The global financial meltdown is unlikely to affect the broader Indian economy, though there is a case for easing the interest rate regime to make more funds available for the country’s corporations, Suresh Tendulkar, chairman, Prime Minister’s Economic Advisory Council, said on Monday.
“With inflation showing signs of coming down, there could be some relaxation in interest rates,” Tendulkar told Hindustan Times.
The Reserve Bank of India (RBI) launched an all-round monetary attack on inflation by raising key interest and reserve rates.
After remaining above a worrisome 12 per cent during the past few weeks, inflation has shown signs of declining falling to 11.8 per cent in the last reported week.

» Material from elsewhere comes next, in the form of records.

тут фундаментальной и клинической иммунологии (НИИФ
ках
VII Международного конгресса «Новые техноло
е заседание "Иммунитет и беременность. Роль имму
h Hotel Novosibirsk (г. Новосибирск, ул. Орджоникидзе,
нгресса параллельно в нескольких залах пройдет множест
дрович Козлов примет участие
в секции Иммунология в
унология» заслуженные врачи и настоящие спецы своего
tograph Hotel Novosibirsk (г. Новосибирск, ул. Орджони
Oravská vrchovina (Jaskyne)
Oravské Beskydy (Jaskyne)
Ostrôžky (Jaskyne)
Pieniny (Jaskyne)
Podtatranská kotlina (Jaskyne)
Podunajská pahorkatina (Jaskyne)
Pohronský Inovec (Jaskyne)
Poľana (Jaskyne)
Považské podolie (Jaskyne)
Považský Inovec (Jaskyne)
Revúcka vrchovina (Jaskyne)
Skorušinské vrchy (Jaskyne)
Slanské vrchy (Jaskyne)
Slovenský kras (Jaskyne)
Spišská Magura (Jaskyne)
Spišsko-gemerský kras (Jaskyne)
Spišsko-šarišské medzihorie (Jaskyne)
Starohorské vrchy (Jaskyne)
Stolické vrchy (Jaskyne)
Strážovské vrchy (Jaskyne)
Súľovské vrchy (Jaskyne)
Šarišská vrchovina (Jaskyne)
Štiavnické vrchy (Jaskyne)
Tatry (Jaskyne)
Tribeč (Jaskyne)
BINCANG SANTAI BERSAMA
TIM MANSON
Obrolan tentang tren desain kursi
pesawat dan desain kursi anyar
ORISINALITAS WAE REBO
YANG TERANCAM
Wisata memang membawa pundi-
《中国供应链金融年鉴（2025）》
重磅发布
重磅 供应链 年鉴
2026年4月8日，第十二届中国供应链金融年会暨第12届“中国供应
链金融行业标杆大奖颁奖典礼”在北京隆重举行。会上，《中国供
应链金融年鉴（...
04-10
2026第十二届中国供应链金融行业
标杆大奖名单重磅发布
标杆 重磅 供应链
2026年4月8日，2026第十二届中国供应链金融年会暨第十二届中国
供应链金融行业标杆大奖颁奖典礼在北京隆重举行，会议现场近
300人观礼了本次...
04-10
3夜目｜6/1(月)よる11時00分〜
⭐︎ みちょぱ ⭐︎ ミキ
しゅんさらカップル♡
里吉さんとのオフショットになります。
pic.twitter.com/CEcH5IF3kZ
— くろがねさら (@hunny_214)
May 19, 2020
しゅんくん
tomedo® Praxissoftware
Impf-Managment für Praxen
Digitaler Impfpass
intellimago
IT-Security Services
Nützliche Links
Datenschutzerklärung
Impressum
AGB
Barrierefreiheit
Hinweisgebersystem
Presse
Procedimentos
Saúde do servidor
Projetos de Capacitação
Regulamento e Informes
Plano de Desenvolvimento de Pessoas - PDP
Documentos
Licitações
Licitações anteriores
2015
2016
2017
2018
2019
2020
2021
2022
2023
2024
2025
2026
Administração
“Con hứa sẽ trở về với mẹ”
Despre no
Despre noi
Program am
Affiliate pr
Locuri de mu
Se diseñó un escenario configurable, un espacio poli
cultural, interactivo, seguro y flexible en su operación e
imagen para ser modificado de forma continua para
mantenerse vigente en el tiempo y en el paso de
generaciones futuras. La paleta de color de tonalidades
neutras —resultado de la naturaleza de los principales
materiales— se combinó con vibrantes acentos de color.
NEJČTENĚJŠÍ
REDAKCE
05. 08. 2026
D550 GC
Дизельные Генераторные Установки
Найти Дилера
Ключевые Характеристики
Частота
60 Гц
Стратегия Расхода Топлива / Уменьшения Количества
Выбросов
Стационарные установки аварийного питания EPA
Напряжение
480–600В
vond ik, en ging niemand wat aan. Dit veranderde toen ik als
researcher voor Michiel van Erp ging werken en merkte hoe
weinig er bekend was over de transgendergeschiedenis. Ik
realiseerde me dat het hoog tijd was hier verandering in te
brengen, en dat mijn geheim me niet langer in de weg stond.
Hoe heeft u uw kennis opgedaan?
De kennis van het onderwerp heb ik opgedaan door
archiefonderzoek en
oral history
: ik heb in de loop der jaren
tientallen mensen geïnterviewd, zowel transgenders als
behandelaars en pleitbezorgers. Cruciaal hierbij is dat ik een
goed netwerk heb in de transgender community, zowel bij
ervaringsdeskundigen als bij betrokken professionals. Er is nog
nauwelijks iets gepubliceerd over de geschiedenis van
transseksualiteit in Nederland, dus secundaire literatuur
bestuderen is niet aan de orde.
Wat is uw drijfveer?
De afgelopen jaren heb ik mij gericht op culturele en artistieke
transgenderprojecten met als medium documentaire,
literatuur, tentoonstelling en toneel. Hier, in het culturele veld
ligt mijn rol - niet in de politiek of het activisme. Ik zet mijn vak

The repo rate, the benchmark short-term lending rate, has been increased thrice since March 2007 and now stands at 9 per cent.
The RBI has cut the cash reserve ratio (the share of deposits banks have to park with the the RBI in cash) by another 1.5 percentage points last week in two tranches. Effective Saturday, the CRR would stand at 7.5 per cent, down from 9 per cent, releasing an additional Rs 60,000 crore into the banking system.
“It is a question of restoring confidence,” Tendulkar said.
He said Indian banks were “irrationally” affected by this crisis of confidence. “Indian banks are well capitalised and their exposure to complex derivative instruments are minimal,” he said.
The council headed by Tendulkar has projected that the Indian economy will growth by 7.7 per cent during 2008-09, down from the over 9 per cent growth recorded in the last three years.
The International Monetary Fund’s (IMF’s) World Economic Outlook (WEO) released last week projected that the country’s gross domestic product was likely to slow down to 7.9 per cent in 2008 and slide further to 6.9 per cent in the next year.
India’s economy expanded 7.9 per cent in the three-months ending June 30--the slowest since 2004 in the backdrop of high inflation and sluggish industrial growth on the back of high borrowing costs.